Tiger flushed with pride but continued walking, making no response. He was warmed by the glow of Klesko’s approval, and yet … a part of him sensed that this was a dangerous thing to need or want.
From the Diamond District they had traveled directly to the borough of Queens, stopping only to buy a pay-as-you-go cell phone. With Tiger behind the wheel of their stolen Pontiac LeMans, Klesko made calls to several contacts—old business associates. The calls were brief. At the end of the third call, Klesko picked up his street map and found the location he was looking for. Ten minutes later Tiger steered their car into a parking space in a run-down residential area of Queens. The address was a three-story tenement, and Klesko led them down and through an unpromising basement door.
The long, narrow basement space was brightly lit, and along each wall were at least fifteen computer stations, manned by workers of various nationalities, their heads bent low over keyboards, eyes squinting at the computer screens in front of them. To the rear of the basement was some sort of small manufacturing station, and as the men approached that spot, a tall, bony man with a shaved head turned to face them. His face went completely pale at the sight of Klesko, the reaction of a man confronted by a ghost.
“Ramzan.” Klesko nodded slightly.
“Klesko …” Ramzan mumbled some further response, his eyes flickering in various directions, first at Tiger, with dread, and then to the two exits of the basement, assessing their potential for escape.
“You can help me,” Klesko said. He handed Ramzan a small piece of paper. Ramzan nervously reviewed the list of several names on the paper, then regarded the panels of computers, anxious to choose wisely. He finally approached a young Korean man at one of the stations and handed him the paper.
“Find,” Ramzan said in English. The Korean kid looked up at Ramzan, glanced once at Klesko and Tiger, then set aside his regular work and began typing furiously on his keyboard.
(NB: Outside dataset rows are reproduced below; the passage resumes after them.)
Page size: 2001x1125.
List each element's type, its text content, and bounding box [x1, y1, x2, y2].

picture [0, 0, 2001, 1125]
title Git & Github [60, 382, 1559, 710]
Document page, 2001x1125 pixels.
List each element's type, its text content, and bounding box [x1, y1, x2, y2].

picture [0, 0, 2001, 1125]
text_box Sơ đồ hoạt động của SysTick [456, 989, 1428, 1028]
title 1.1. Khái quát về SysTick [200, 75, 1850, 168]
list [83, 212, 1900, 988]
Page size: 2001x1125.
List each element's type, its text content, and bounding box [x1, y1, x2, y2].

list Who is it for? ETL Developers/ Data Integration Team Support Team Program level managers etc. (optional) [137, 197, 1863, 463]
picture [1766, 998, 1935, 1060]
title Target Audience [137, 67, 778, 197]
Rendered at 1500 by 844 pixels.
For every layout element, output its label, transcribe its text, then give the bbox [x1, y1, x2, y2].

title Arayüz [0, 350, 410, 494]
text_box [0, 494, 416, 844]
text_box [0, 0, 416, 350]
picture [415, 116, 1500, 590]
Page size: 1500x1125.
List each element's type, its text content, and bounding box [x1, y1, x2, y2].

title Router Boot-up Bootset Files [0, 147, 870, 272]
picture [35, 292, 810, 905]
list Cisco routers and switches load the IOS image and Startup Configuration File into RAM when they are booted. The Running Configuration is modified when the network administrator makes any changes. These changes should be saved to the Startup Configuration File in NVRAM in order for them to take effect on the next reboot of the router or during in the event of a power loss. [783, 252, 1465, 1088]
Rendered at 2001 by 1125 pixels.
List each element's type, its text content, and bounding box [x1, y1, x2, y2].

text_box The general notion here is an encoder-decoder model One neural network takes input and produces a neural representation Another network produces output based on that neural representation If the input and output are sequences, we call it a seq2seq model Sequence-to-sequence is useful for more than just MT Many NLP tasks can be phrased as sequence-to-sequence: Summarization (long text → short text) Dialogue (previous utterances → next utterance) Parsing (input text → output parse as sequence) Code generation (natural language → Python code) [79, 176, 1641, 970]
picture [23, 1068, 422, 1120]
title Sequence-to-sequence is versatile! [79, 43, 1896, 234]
Meanwhile, Tiger turned his attention back to the small manufacturing station that had occupied Ramzan when they first entered the basement: Tiger could see now that there was a credit-card-imprinting machine, plus shoe boxes full of credit card blanks and stacks of computer printouts full from top to bottom with account-number lists. Tiger gestured toward a side table, where freshly imprinted cards were stacked. Ramzan nodded and, without hesitation, grabbed a handful of the cards, presenting them to Klesko.
“Good limits,” said Ramzan desperately, in English now. “Three thousand, five thousand. Three or four days only, then change cards.”
Klesko took the cards, not bothering to respond.
“It was so long ago, Klesko,” said Ramzan, trying unsuccessfully to disguise the fear in his voice. “It was not me. My deal was ruined also. I had to run also. …”
Klesko ignored him, pocketing the counterfeit credit cards. Within minutes, the young Korean operator appeared beside them and presented Ramzan with the same sheet of paper, now with search results jotted down beside only one of the names on the list. Ramzan shot an angry look of alarm at the Korean, but the kid just shrugged; he could do no more. Nervously, Ramzan presented the information to Klesko, who perused the results: an address for Benjamin Hatch, the American teacher who had been Yalena Mayakova’s friend those many years ago.